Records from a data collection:
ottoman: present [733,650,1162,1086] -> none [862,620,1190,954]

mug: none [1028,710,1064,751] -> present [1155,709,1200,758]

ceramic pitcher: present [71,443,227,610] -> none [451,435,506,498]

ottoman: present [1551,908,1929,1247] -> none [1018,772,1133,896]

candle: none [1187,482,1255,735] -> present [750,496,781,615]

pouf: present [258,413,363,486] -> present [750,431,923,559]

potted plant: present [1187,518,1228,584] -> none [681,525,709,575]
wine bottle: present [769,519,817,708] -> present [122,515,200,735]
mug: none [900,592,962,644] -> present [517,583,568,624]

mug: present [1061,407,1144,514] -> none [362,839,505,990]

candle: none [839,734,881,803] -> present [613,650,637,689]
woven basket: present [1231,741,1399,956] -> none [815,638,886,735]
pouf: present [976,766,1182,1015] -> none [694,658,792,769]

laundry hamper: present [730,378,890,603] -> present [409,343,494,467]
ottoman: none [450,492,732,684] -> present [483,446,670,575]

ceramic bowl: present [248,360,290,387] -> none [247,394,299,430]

> **WHAT YOU WILL DO**
Every entry should be output again exactly as written.

> **EXERCISE ANSWER**
ottoman: present [733,650,1162,1086] -> none [862,620,1190,954]

mug: none [1028,710,1064,751] -> present [1155,709,1200,758]

ceramic pitcher: present [71,443,227,610] -> none [451,435,506,498]

ottoman: present [1551,908,1929,1247] -> none [1018,772,1133,896]

candle: none [1187,482,1255,735] -> present [750,496,781,615]

pouf: present [258,413,363,486] -> present [750,431,923,559]

potted plant: present [1187,518,1228,584] -> none [681,525,709,575]
wine bottle: present [769,519,817,708] -> present [122,515,200,735]
mug: none [900,592,962,644] -> present [517,583,568,624]

mug: present [1061,407,1144,514] -> none [362,839,505,990]

candle: none [839,734,881,803] -> present [613,650,637,689]
woven basket: present [1231,741,1399,956] -> none [815,638,886,735]
pouf: present [976,766,1182,1015] -> none [694,658,792,769]

laundry hamper: present [730,378,890,603] -> present [409,343,494,467]
ottoman: none [450,492,732,684] -> present [483,446,670,575]

ceramic bowl: present [248,360,290,387] -> none [247,394,299,430]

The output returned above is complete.